Fast-track perennials
To get plants of flowering size in the first year you will have to start them early. Sow them now in 10cm (4in) pots or half seedtrays filled with fresh seed sowing compost, then place them in a heated propagator set at 10-15oC (50-60oF). Pot them up individually as soon as they are large enough to handle safely. Place the resulting plants in a cool greenhouse or cold frame, or under cloches in a sheltered part of the garden. The plants can then be planted out into well-prepared soil during late April or early May.
Perennials to sow now
(to flower this year): baby’s breath (Gypsophila paniculata); bellflower (Campanula persicifolia); coreopsis (Coreopsis grandiflora); cupid’s dart (Catananche caerulea); hollyhock (Alcaea rosea); lupin (Lupinus polyphyllus - look for single colours); penstemon (Penstemon x gloxinioides); red-hot poker (Kniphofia); and yarrow (Achillea millefolium or A. filipendula, but not hybrids).
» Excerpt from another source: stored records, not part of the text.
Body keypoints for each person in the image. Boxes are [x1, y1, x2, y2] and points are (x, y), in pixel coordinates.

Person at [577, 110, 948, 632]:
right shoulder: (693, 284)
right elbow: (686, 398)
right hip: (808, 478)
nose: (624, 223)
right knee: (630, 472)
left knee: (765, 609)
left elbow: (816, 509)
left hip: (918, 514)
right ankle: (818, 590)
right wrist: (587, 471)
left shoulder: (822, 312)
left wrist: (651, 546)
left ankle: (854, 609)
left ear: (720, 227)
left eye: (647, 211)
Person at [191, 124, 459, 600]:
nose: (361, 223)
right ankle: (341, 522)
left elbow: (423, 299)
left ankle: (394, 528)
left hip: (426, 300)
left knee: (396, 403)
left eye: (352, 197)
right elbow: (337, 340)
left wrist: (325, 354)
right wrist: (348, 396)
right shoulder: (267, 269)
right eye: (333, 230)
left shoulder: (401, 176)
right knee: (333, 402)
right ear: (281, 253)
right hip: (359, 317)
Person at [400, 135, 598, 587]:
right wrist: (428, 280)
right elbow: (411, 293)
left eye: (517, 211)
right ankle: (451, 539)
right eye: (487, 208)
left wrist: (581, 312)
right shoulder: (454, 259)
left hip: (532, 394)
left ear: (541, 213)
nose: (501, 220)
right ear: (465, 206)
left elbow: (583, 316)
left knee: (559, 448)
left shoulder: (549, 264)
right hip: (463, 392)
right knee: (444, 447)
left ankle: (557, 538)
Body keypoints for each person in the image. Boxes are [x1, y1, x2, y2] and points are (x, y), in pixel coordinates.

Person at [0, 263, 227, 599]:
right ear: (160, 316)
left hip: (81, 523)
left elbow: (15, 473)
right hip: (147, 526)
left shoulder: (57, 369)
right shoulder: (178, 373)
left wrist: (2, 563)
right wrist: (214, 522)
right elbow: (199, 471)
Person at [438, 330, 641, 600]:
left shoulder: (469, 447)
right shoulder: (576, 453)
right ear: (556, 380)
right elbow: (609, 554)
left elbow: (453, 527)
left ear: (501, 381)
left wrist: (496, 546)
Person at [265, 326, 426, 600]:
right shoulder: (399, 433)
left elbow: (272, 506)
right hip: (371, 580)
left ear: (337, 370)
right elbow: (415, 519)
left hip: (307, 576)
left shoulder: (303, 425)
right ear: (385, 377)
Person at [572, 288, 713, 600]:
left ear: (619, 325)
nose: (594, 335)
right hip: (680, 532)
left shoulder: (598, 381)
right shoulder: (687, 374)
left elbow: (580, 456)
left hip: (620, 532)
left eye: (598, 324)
Perennials to sow by the end of March
bears breech (Acanthus mollis); delphinium (such as ‘Dwarf Pacific Mixed’); heuchera (Heuchera sanguinea); incarvillea (Incarvillea delavayi); peruvian lily (Alstroemeria – look for ‘Ligtu Hybrids’); and maltese cross (Lychnis chalcedonica).
Perennials to sow by the end of April
anchusa (Anchusa azurea); blanket flower (Gaillardia aristata); blazing star (Liatris spicata); columbine (Aquilegia vulgaris, look for the ‘McKana Hybids’); fleabane (Erigeron speciosus); geum (Geum chiloense); globe thistle (Echinops ritro); granny’s bonnet (Aquilegia vulgaris); purple mullein (Verbascum phoeniceum); sea-holly (Eryngium); and shasta daisy (Chrysanthemum maximum).